How do you minimize decision-making so you can achieve your goals?
- Streamline tasks (Remove steps and yourself from processes, particularly manual steps.)
- Automate processes
- Delegate (Let your family pitch in. Give them new responsibilities. Delegate more to your employees.)
- Back off (This is kind of the same as delegate, but maybe you’re hoovering over things that someone else can handle without you. Back off!!)
- Simplify (as in your wardrobe or daily routines)
- Standardize (I can spend way too much time picking pictures. One way to eliminate the decisions I have to (choose to) make around pictures is to standardize my brand. Hence why most of my pictures now have a white or light colored background).
- Develop decision criteria (Similar to standardize but have a set of criteria that you will follow for more routine decisions such as contractor must have a 90% recommend rating to be considered. That way, if you’re like me, there’s no, “should I give him a chance?” Does he have the criteria, yes or no? Okay, decision made.)
- Schedule/plan (Plan all your meals in advance. Schedule activities, date nights, etc. Do all of your less critical decision making once a week, such as wardrobe each day for the week, dinner, what movie you’ll see on movie night.

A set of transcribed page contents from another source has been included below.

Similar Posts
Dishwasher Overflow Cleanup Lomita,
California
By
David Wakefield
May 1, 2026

That way it’s done and won’t hinder you throughout the rest of the week.)
If you know that you struggle making important decisions particularly as the day goes on, it may be time to minimize less important decisions. If they’re standing in the way of you and your goals it’s time to get them out of the way.
What decisions can you minimize or eliminate all together to free up precious mental energy and time?